We’re sitting on a goldmine of data!
Over the years, healthcare has accumulated a lot of data, and a large variety of it. However, managing all this data and using it to support decision making is a key part of a healthcare data management strategy. We can keep collecting data, but it won’t do much good if we’re unable to use it in a meaningful way to deliver on the value proposition we promise. Clinical records, billing information, social determinants of health, wearables – there are more than a hundred types of data sources available. The amount of data will continue to grow as healthcare incorporates data-intensive, next-generation diagnostic tools. Unused data is healthcare’s Achilles’ heel.

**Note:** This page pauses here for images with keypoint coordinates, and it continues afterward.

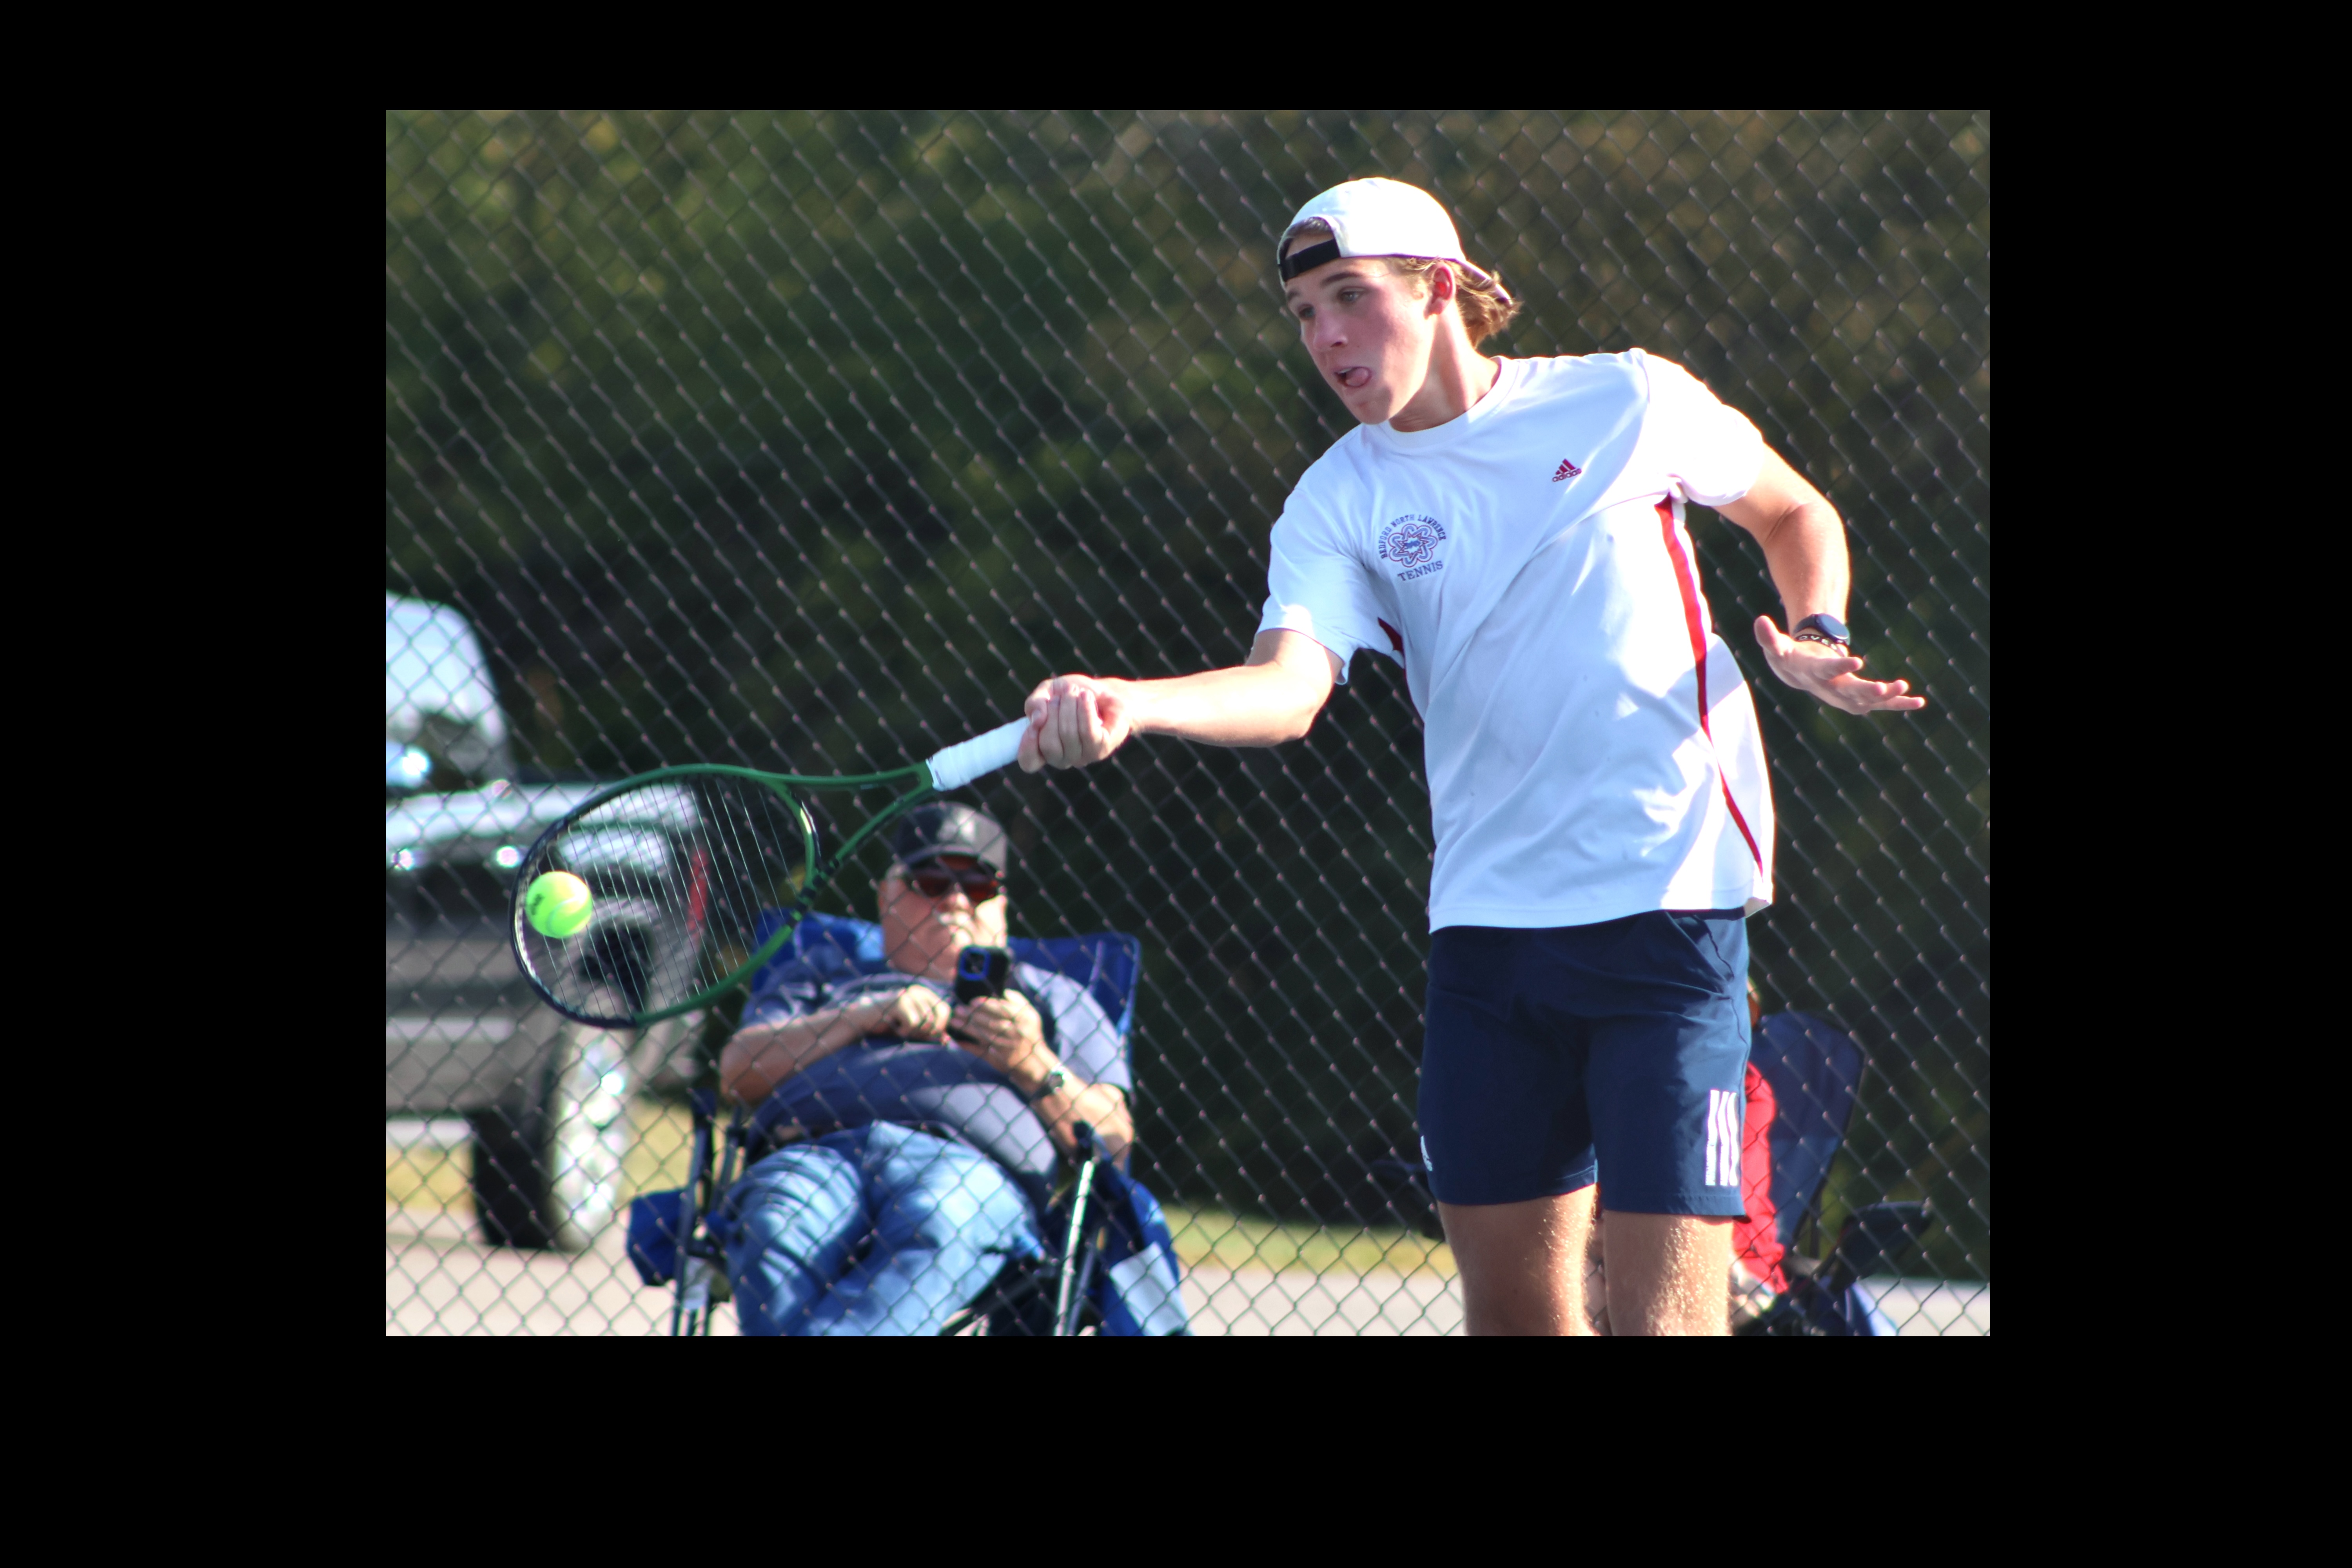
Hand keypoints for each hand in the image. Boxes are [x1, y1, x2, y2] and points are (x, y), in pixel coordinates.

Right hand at [880, 985, 952, 1042]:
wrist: (866, 1018)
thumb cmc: (892, 1024)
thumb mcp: (914, 1028)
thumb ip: (930, 1032)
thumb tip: (947, 1040)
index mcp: (925, 994)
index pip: (945, 1010)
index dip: (941, 1026)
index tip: (929, 1034)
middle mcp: (919, 991)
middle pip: (936, 1018)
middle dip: (927, 1032)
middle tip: (912, 1033)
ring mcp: (909, 995)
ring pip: (925, 1023)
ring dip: (913, 1033)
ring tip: (901, 1028)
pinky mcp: (900, 1001)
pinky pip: (913, 1023)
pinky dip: (905, 1031)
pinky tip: (895, 1027)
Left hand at [948, 990, 1049, 1079]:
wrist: (1034, 1062)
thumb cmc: (1030, 1034)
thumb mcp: (1031, 1016)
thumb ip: (1019, 1001)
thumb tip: (1004, 992)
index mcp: (1022, 1020)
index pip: (1001, 1009)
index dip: (986, 1005)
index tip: (972, 1001)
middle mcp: (1014, 1032)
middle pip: (990, 1022)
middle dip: (972, 1015)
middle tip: (958, 1009)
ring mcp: (1005, 1046)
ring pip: (983, 1035)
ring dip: (967, 1028)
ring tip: (954, 1021)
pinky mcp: (998, 1057)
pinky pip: (981, 1051)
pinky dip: (968, 1046)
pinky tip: (957, 1040)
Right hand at [1020, 675, 1133, 771]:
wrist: (1108, 692)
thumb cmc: (1075, 695)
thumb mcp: (1049, 692)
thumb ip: (1035, 702)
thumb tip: (1036, 719)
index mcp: (1044, 748)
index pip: (1029, 762)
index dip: (1027, 745)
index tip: (1033, 723)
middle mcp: (1062, 758)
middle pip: (1048, 744)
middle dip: (1053, 712)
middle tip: (1063, 693)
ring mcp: (1082, 756)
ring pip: (1068, 734)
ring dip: (1070, 705)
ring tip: (1076, 691)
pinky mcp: (1101, 749)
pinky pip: (1088, 732)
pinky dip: (1085, 710)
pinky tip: (1086, 697)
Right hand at [1753, 616, 1926, 714]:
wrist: (1800, 675)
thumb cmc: (1789, 658)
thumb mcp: (1776, 647)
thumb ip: (1768, 637)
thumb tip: (1759, 620)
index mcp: (1813, 674)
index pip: (1827, 672)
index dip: (1840, 667)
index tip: (1857, 661)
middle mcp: (1831, 689)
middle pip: (1850, 693)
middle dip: (1868, 691)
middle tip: (1885, 688)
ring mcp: (1846, 695)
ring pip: (1868, 701)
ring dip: (1887, 698)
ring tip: (1905, 689)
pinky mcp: (1859, 698)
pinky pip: (1881, 704)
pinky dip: (1899, 703)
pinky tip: (1918, 701)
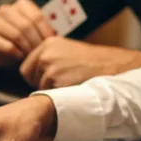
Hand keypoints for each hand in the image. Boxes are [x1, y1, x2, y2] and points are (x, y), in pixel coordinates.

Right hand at [0, 0, 55, 66]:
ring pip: (16, 35)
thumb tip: (58, 36)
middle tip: (41, 53)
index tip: (51, 43)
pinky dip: (15, 53)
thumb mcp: (36, 32)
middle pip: (26, 25)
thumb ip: (45, 29)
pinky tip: (20, 58)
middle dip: (36, 41)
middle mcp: (5, 11)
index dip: (45, 31)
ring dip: (26, 48)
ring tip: (31, 56)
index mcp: (20, 5)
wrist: (4, 53)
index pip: (36, 16)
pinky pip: (5, 45)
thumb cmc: (24, 41)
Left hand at [20, 38, 140, 88]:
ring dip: (53, 91)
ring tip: (72, 84)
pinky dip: (61, 97)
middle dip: (42, 84)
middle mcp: (45, 54)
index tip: (50, 79)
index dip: (36, 76)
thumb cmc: (93, 62)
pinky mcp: (57, 81)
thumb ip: (49, 58)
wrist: (114, 66)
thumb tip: (33, 74)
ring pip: (40, 88)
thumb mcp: (67, 51)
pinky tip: (74, 89)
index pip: (25, 68)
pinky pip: (50, 96)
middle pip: (29, 78)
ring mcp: (50, 67)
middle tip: (62, 83)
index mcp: (47, 44)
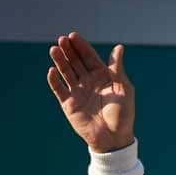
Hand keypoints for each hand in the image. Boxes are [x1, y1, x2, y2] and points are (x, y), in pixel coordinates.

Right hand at [47, 32, 134, 152]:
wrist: (114, 139)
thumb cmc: (123, 114)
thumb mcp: (123, 89)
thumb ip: (117, 69)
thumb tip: (119, 47)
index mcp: (102, 77)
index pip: (89, 58)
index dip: (81, 47)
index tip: (73, 36)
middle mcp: (88, 82)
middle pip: (75, 62)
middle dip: (68, 50)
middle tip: (62, 40)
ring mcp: (77, 92)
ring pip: (66, 72)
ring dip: (59, 61)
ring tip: (54, 50)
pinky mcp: (68, 104)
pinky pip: (59, 89)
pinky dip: (54, 80)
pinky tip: (52, 71)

The right data approach will ensure a real-time and updated platform to support multiple operations for an organization – scheduling, patient referrals, care management, utilization management and more.
Healthcare is still catching up with harnessing big data in a practice way. Now, the goal is to transform data into meaningful information to support a value-oriented system. The value-oriented system requires an even more data-centric approach that focuses on the overall quality of care and the patient experience. This is a big shift, one that requires an expanded focus on data in the healthcare industry. It’s no longer just about treating the acutely ill. Health systems must now deploy significant data strategies that are capable of bearing the weight of population health, even in the face of a pandemic as devastating as COVID-19.